As a forensic expert and researcher on sexual harassment and assault for over 10 years, I know that sexual violence is largely a woman’s problem because women are the most frequent targets of such violence. However, the effective reduction of sexual violence requires that men also see such violence as a man’s problem in a way that does not alienate men.
That is not just because men are the typical perpetrators of such violence, or because some men are also victimized, but because men have the power to help stop sexual violence. When men see it or before it happens, men can intervene.
Women need men as allies in the fight against sexual violence. And if women and men are going to work together to stop sexual violence, we need to include non-abusive men in conversations about the solution. However, public accounts of men who have intervened to stop sexual violence are largely absent. Male perpetrators of violence are more often the focus of attention following the #MeToo movement.

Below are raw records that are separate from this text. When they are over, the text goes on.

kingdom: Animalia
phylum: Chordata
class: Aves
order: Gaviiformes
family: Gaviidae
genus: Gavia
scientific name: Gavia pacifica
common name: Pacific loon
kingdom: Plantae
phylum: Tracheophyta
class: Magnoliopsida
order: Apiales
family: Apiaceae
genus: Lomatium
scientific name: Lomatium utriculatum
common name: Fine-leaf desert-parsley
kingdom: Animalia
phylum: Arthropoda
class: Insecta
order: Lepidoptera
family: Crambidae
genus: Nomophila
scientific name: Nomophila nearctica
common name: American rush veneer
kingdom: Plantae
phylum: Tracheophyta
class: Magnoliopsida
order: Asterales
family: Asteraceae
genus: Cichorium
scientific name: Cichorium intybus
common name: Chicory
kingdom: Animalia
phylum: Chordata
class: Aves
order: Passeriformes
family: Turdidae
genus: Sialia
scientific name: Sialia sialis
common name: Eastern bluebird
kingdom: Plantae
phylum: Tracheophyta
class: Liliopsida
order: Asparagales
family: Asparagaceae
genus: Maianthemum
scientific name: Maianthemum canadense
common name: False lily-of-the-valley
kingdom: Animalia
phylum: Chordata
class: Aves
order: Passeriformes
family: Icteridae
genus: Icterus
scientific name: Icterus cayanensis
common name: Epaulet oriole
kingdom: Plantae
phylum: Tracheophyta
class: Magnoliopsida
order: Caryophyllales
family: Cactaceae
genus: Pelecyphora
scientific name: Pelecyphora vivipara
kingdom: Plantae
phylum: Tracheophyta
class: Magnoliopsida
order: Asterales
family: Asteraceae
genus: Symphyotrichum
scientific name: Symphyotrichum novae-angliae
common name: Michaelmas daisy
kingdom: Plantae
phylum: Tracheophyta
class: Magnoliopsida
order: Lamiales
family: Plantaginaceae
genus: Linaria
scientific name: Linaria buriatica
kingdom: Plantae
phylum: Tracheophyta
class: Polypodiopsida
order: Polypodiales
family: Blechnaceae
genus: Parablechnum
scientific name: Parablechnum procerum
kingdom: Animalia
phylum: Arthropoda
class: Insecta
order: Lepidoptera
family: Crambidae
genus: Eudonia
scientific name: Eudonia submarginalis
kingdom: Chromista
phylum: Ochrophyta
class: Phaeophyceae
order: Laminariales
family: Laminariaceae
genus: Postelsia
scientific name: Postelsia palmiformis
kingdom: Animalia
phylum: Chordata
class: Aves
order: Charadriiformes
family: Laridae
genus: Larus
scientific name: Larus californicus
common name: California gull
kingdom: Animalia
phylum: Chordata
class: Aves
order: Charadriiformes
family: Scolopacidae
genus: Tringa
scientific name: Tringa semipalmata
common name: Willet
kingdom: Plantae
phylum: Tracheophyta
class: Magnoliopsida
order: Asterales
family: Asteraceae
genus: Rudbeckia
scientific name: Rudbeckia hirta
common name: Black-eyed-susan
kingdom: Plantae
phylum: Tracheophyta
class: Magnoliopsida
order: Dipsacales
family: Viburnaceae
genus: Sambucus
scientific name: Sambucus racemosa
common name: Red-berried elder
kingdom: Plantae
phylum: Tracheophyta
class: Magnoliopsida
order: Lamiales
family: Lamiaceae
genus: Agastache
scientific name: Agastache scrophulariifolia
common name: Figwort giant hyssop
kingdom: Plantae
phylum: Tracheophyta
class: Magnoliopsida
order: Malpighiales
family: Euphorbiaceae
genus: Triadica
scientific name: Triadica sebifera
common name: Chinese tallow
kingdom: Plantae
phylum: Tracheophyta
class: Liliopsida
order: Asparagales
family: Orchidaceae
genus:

An Australian journalist recently created the #HowIWillChange hashtag for men to engage in the movement against sexual violence. It did not garner the same popularity as the #MeToo hashtag. This may be because use of the hashtag would require men who see themselves as good men to have to admit that they are not good enough and thus need to change.
In order for more men to engage in the fight against sexual violence, they need to feel welcomed into the fight. This sense of welcomeness may come from increased sharing of stories about men intervening to stop sexual violence.
Saying that not all men are bad distracts attention away from the serious problem of sexual violence and does not address the cause of sexual violence. Not every account of sexual violence needs to include a discussion about non-abusive men. But focusing public conversation solely on all the bad things that men have done and the culture of violence against women may inadvertently portray men as the enemy of women. This portrayal excludes non-abusive men from the conversation about finding a solution to sexual violence.
Men can be included in bystander intervention programs as this can effectively reduce sexual violence. Early and continued education that teaches men and women to intervene when witnessing sexual misconduct and about how to obtain affirmative and enthusiastic consent before engaging in sexual behaviors is also vital. This education however must avoid the implication that all males are complicit in sexual violence.
Placing images of naked women with powerful antiviolence sentiments on their bodies in between pages of a men’s magazine with other scantily clad women seems an ineffective way to include men in the conversation about sexual violence. Teaching young boys that girls can’t say no to their requests to dance is also problematic.
We cannot rewrite history to ignore the fact that a culture of violence by men against women has existed for generations in the U.S. and in the world. However, welcoming men into a conversation that accepts these hurtful truths must include a focus on how old socially constructed ideals of masculinity and femininity oppress both women and men.
In order to help stop sexual violence, men don’t need to be told to be part of the solution. They need to feel included as part of a team. It is only by working together to achieve a mutually beneficial goal that we can prevent sexual violence. Without gender-inclusive teamwork, the #MeToo movement will not reach effective solutions.